As shown in the specific embodiment of FIGS. 1-4, inner sleeve 40 comprises frac sleeve 42, production sleeve 44, and ball seat 50. Although shown in the Figures and described herein as being formed from separate components attached to each other through threads 51, it is to be understood that inner sleeve 40 and ball seat 50 may be comprised of less components than shown, including a single sleeve component having ball seat 50 formed as part of the single component.

Frac sleeve 42 includes upper sleeve port 43 and is initially secured to housing 10 by a releasable retaining member such as shear screw 38. At its upper end, frac sleeve 42 also includes a flange portion, or shoulder 53 disposed on outer wall surface 55 of frac sleeve 42. As discussed in greater detail below, flange portion or shoulder 57 provides return chamber 80. As shown best in FIG. 2, flange portion or shoulder 57 includes profile 81 on its upper end to facilitate formation of return chamber 80.

Production sleeve 44 comprises lower sleeve port 45, upper and lower flanges 46, 47 disposed on outer wall surface 49 of production sleeve 44, and recess or groove 48 disposed on outer wall surface 49 of production sleeve 44. Inner wall surface 24 of housing 20, outer wall surface 49 of inner sleeve 40, upper flange 46, and lower flange 47 form upper chamber 52. Inner wall surface 24 of housing 20, outer wall surface 49 of inner sleeve 40, lower flange 47, and cap 30 from lower chamber 54. Alternatively, an inner flange (not shown) may be disposed at lower end 22 of housing 20 in place of cap 30. Or, an outer flange (not shown) may be disposed at the lower end of inner sleeve 40 in place of cap 30. When inner sleeve 40 is in its first position (FIG. 1), upper chamber 52 is in fluid communication with upper pressure relief port 32 and lower chamber 54 is in fluid communication with lower pressure relief port 34 and lower housing port 28. When inner sleeve 40 is in its second position (FIG. 2), upper chamber 52 is in fluid communication with lower pressure relief port 34 and lower chamber 54 is in fluid communication with lower housing port 28. And, when inner sleeve 40 has been returned to its first position and outer sleeve 60 is moved to its second position, upper chamber 52 is in fluid communication with upper pressure relief port 32 and lower chamber is in fluid communication with lower pressure relief port 34. Thus, both upper chamber 52 and lower chamber 54 are hydrostatic chambers.

Key 58 is disposed within upper chamber 52, through housing 20 below upper pressure relief port 32, below upper flange 46, and above lower flange 47, and in sliding engagement with outer wall surface 49 of production sleeve 44. Alternatively, key 58 can be replaced with an inner flange (not shown) disposed on inner wall surface 24 at the appropriate location. Key 58 divides upper chamber 52 into two portions. Key 58 provides a stop to prevent downward sliding of production sleeve 44 at a predetermined location along inner wall surface 24 such as the location where upper flange 46 engages key 58 (see FIG. 2) so that groove 48 is aligned with snap ring 70 (see FIG. 2), which is discussed in greater detail below.

» **Dataset excerpt**
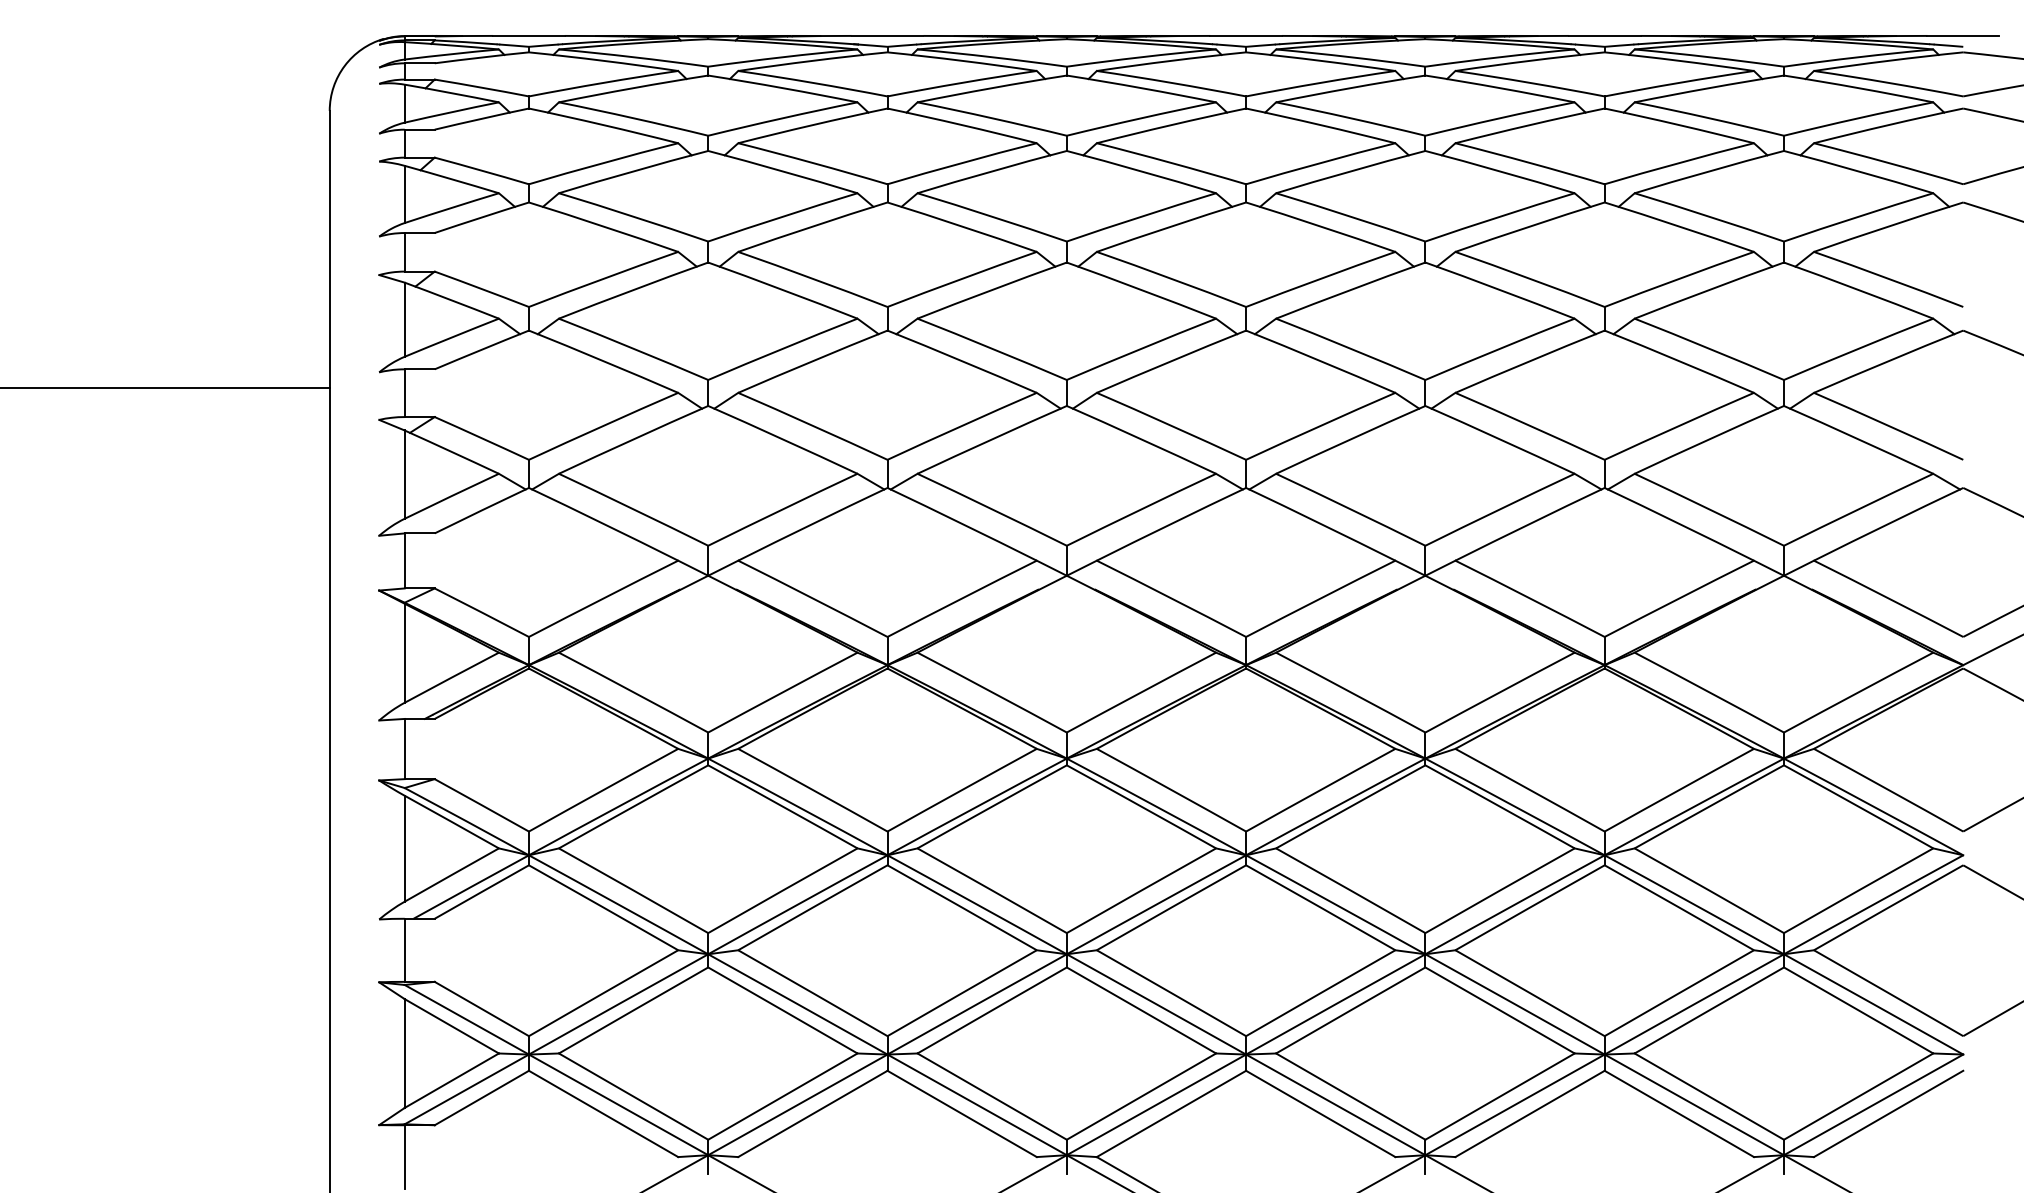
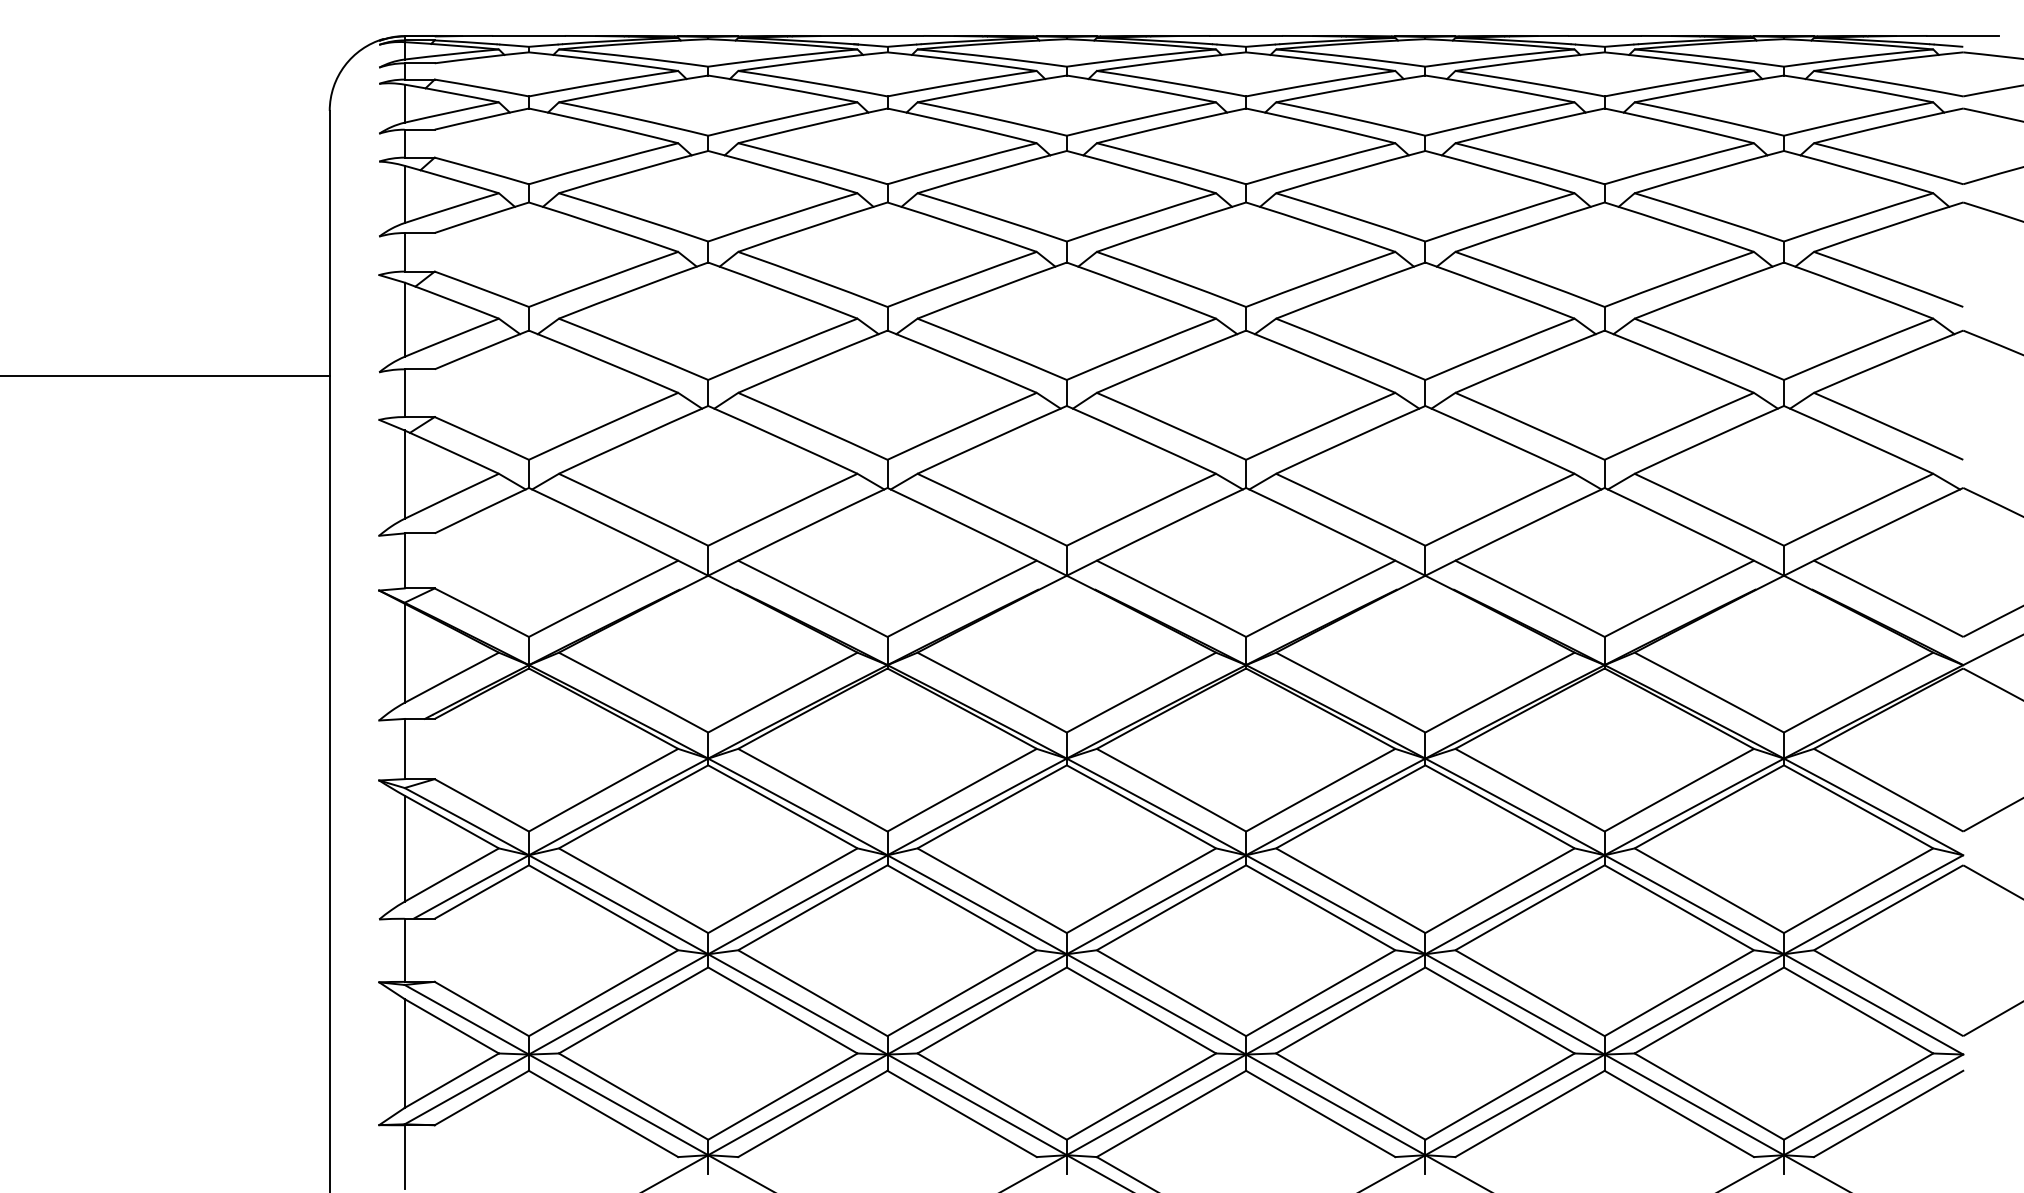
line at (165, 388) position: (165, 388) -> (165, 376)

» **Tasks to carry out**
a) In the inner sleeve description, which chamber does key 58 divide into two portions?
b) Name every feature that production sleeve 44 comprises, according to the inner sleeve description.
c) Reproduce the part of the inner sleeve description starting with "Frac sleeve 42 includes" and going on through "of return chamber 80.".

» **Results of the tasks**
a) Key 58 divides upper chamber 52 into two portions.

b)
- Lower sleeve port 45
- Upper flange 46
- Lower flange 47
- Recess or groove 48

c)
Frac sleeve 42 includes upper sleeve port 43 and is initially secured to housing 10 by a releasable retaining member such as shear screw 38. At its upper end, frac sleeve 42 also includes a flange portion, or shoulder 53 disposed on outer wall surface 55 of frac sleeve 42. As discussed in greater detail below, flange portion or shoulder 57 provides return chamber 80. As shown best in FIG. 2, flange portion or shoulder 57 includes profile 81 on its upper end to facilitate formation of return chamber 80.